TEL AVIV (Reuters) - U.S. officials made their most pointed criticism so far of Israel's civilian casualties in Gaza as it turns the focus of its offensive to Rafah, but there was nothing to suggest the rhetoric from Washington would be backed by action.

On his fifth trip to the region since the deadly Hamas attack on Oct. 7, Secretary of State Antony Blinken on Wednesday criticized Israeli military activity in Gaza, saying civilian deaths remained too high even after repeated warnings, and suggested specific steps for Israel to follow.

Any "military operation that Israel undertakes needs to put civilians first and foremost ... And that's especially true in the case of Rafah," because of the presence of more than one million displaced people, Blinken told a news conference.

When asked if the United States was going to "stand by" as Israeli forces target Rafah, Blinken repeated the U.S. position that Israel's military operation should put civilians first.

U.S. diplomats have urged Israel to change its tactics in Gaza for months, with few signs of success.

Washington has not tried steps that would exert greater pressure such as restricting its $3.8 billion in annual military assistance to Israel or changing its support for its longtime ally at the United Nations.
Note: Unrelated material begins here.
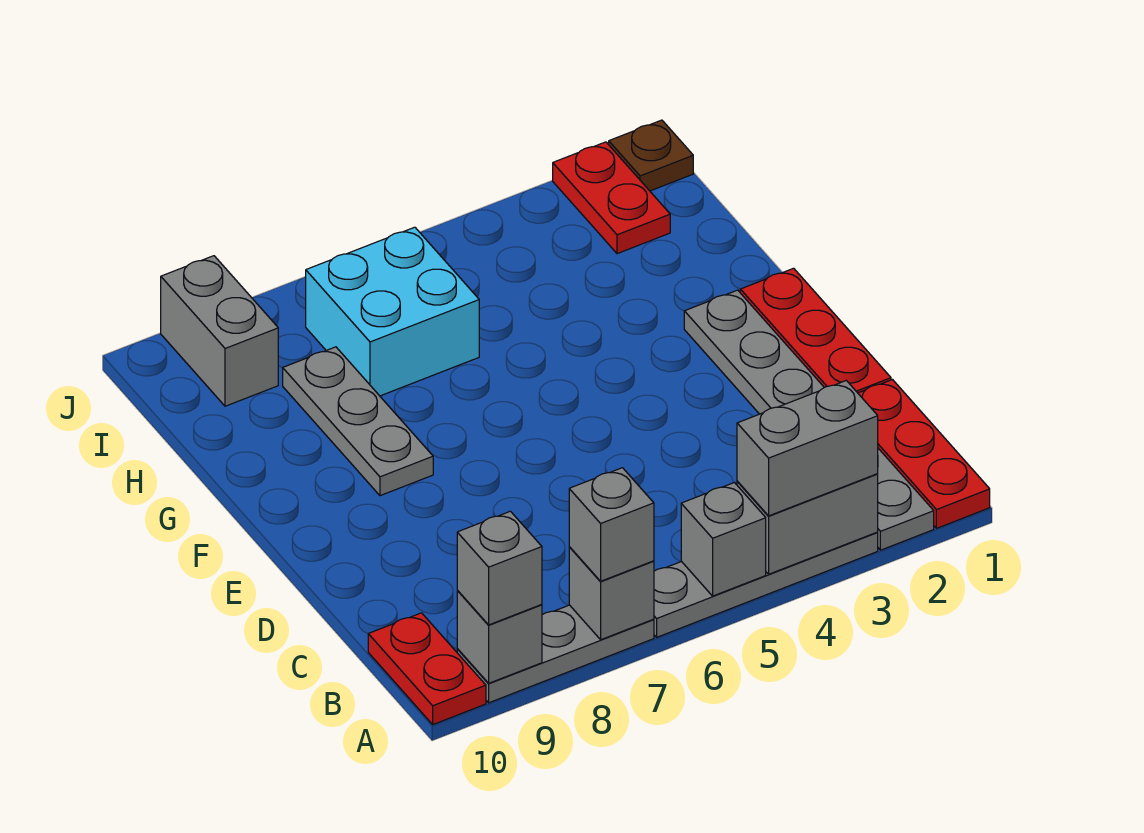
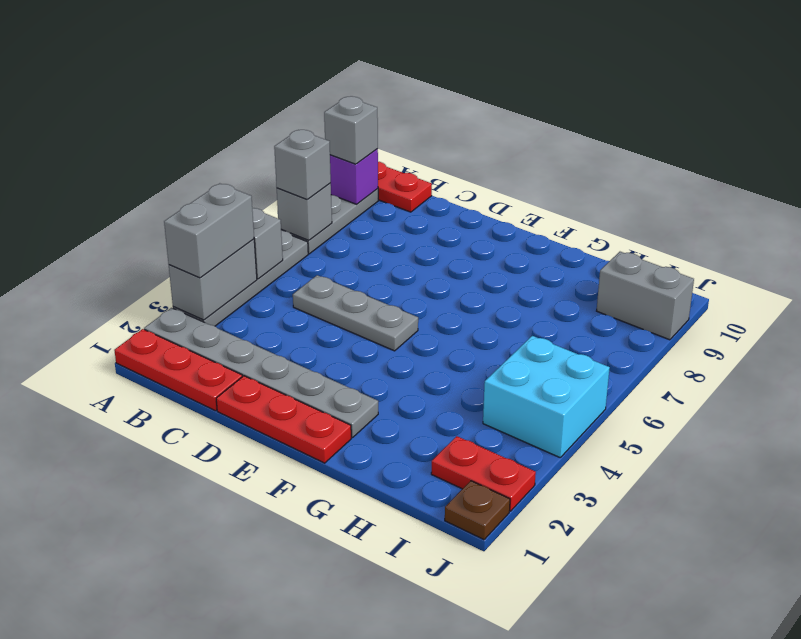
grey brick A9 level 2 -> purple brick A9 level 2
grey plate F8:H8 level 1 -> grey plate C5:E5 level 1
cyan brick H6:I7 level 1 -> cyan brick I4:J5 level 1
Critics say this provides a sense of impunity for the country.

Aaron David Miller at the Carnegie Endowment for International Peace cited factors including President Joe Biden's personal support for Israel and politics as reasons the U.S. has not taken such steps.

The administration will continue to "work with the Israelis, talk tough at times, but until you see some concrete evidence that they’re prepared to actually do things ... I just don’t see it coming,” said Miller.

More than half of the enclave's residents are in Rafah on the Egyptian border in southern Gaza, many having moved multiple times to escape the conflict.

Israel has been bombing Rafah and residents fear a ground assault. Defense Minister Yoav Gallant said last week that Israel's campaign would expand to the city to target militants.

White House spokesperson John Kirby on Thursday that any assault on Rafah without due consideration of civilians would be "a disaster".

Nearly 28,000 people have been killed in the Israeli military campaign in Hamas-run Gaza, according health officials there.

Israel unleashed its war to eradicate Hamas after militants from Gaza launched a shock incursion into southern Israel on Oct. 7, killing 1,200 people and seizing around 240 hostages.

"Israelis were dehumanized in the most horrific way on October 7th...But that cannot be a license to dehumanize others," Blinken said.

Israel says it takes steps to avoid civilian casualties and accuses Hamas militants of hiding among civilians, including at school shelters and hospitals, leading to more civilian deaths. Hamas has denied this.